Antimicrobial Cellulose Nanofibril Porous Materials Obtained by Supercritical Impregnation of Thymol

This study presents the impregnation in supercritical carbon dioxide (scCO(2)) of nanocellulose-based structures with thymol as a natural antimicrobial molecule to prepare bioactive, biosourced materials. First, cellulose nanofibrils (CNFs) were used to produce four types of materials (nanopapers, cryogels from water or tert-butyl alcohol suspensions, and aerogels) of increasing specific surface area up to 160 m(2).g(-1), thanks to the use of different processes, namely, vacuum filtration, freeze-drying, and supercritical drying.
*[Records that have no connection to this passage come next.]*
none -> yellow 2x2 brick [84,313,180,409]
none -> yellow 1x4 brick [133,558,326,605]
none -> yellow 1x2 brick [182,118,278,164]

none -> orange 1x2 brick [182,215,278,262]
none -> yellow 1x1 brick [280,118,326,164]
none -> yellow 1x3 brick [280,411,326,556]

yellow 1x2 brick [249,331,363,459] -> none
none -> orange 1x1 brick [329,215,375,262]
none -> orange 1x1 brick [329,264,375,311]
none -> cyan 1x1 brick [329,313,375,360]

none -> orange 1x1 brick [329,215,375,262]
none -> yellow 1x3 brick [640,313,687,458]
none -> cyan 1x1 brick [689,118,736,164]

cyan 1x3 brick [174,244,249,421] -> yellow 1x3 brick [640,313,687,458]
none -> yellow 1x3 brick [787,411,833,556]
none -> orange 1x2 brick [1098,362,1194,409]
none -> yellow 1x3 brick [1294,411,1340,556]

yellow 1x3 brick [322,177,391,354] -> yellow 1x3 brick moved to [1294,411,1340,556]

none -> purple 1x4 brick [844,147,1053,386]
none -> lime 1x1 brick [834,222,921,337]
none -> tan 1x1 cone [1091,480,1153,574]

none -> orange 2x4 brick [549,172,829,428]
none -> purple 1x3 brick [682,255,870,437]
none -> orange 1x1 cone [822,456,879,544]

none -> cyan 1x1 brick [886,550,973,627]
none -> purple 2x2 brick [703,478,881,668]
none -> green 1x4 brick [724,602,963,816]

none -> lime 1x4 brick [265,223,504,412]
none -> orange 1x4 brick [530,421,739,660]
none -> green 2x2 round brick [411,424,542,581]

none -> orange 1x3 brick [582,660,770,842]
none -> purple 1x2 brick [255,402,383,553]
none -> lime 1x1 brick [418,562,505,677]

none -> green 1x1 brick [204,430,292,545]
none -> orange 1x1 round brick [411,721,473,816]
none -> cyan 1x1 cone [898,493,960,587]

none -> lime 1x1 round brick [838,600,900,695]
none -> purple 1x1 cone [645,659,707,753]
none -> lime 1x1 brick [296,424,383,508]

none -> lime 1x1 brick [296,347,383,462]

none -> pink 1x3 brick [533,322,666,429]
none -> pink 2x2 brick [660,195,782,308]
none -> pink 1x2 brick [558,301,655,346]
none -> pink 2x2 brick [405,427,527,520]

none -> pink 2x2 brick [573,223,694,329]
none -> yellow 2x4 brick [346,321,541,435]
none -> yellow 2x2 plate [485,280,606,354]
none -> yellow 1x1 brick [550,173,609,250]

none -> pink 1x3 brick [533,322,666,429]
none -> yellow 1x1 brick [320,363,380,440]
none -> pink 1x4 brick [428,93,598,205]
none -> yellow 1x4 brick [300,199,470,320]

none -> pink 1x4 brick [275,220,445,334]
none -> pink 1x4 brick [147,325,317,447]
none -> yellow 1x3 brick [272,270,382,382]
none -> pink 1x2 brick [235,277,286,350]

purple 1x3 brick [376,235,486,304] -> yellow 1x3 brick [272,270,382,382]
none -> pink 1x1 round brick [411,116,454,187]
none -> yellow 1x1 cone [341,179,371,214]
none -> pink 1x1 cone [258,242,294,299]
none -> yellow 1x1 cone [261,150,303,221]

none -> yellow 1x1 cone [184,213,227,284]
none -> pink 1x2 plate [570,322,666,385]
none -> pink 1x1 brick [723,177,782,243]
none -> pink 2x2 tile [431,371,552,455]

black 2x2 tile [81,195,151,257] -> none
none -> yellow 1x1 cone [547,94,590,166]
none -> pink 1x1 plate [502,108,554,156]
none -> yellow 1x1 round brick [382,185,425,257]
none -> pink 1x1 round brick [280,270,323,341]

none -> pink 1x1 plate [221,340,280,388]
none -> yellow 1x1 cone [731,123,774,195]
Second, these CNF-based structures were impregnated with thymol in the scCO(2) medium using a relatively low temperature and pressure of 40 degrees C and 100 bar during 1 h. The amount of impregnated thymol in the different CNF materials was investigated by fluorescence spectroscopy, C-13 NMIR analysis, and gas chromatography. All three methods consistently showed that the amount of impregnated thymol increases with the specific surface area of the material. The antimicrobial activity of the impregnated CNF-based materials was then measured against three reference strains of microorganisms: the Gram-negative Escherichia coli and Gram-positive Staphylococcus epidermidis bacteria, and the yeast Candida albicans using the disk diffusion test method. The latter revealed the leaching of thymol in sufficient amounts to generate antimicrobial activity against the three strains in the case of the cryogel derived from a tert-butyl alcohol suspension and the aerogel, which are the two materials exhibiting the highest specific surface areas. The proposed strategy, therefore, enabled us to precisely steer the amount of active molecule loading and the related antimicrobial activity by adjusting the specific surface area of the biosourced material impregnated in green supercritical conditions. These results are very promising and confirm that supercritical impregnation of active molecules onto nanocellulose three-dimensional (3D) structures can be an interesting solution for the design of active medical devices such as wound dressings.